___ INPUT DATA

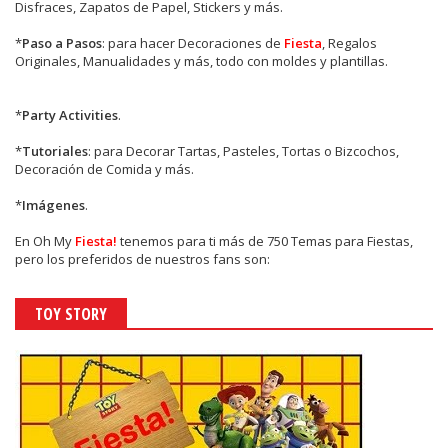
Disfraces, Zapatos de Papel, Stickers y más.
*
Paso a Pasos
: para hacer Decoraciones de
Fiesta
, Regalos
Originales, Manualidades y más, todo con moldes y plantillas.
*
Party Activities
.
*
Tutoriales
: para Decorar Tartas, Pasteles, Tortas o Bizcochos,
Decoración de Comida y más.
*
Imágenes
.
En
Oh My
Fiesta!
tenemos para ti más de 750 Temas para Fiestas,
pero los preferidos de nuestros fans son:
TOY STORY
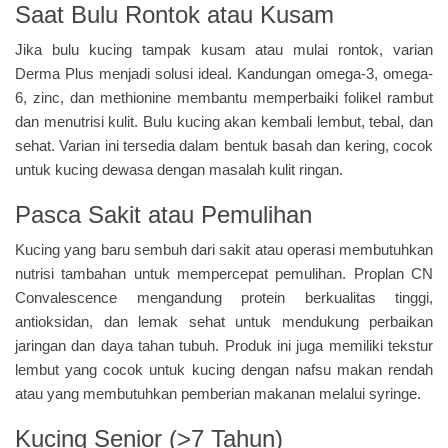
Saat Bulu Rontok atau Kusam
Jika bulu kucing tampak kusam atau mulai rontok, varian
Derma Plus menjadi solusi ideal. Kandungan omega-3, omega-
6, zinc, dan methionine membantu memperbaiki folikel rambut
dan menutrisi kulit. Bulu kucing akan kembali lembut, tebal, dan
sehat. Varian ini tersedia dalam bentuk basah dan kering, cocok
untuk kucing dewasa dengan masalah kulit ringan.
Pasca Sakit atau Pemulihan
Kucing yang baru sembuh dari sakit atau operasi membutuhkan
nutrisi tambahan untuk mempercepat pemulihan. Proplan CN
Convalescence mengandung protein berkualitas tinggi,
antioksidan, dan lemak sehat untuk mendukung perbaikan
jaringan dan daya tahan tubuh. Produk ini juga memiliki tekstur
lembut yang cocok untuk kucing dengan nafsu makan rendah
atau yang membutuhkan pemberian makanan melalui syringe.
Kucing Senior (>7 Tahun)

______
___ INPUT DATA

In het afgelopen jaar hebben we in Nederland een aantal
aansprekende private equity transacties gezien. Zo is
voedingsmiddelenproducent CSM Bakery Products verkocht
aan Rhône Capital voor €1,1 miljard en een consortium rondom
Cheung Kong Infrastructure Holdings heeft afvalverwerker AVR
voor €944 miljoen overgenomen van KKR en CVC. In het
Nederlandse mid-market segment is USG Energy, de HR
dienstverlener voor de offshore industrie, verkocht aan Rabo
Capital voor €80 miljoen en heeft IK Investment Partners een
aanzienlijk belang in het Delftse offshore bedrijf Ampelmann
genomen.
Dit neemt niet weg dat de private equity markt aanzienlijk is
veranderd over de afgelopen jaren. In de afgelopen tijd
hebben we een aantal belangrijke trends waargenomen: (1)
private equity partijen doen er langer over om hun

______

PROBLEM REQUIREMENTS:
Of the entries listed above, reproduce only the lines starting at the line containing "aanzienlijk belang in" and ending at the line containing "private equity partijen". Include both, exactly as they stand.

COMPLETED EXERCISE:
aanzienlijk belang in het Delftse offshore bedrijf Ampelmann
genomen.
Dit neemt niet weg dat de private equity markt aanzienlijk is
veranderd over de afgelopen jaren. In de afgelopen tijd
hebben we een aantal belangrijke trends waargenomen: (1)
private equity partijen doen er langer over om hun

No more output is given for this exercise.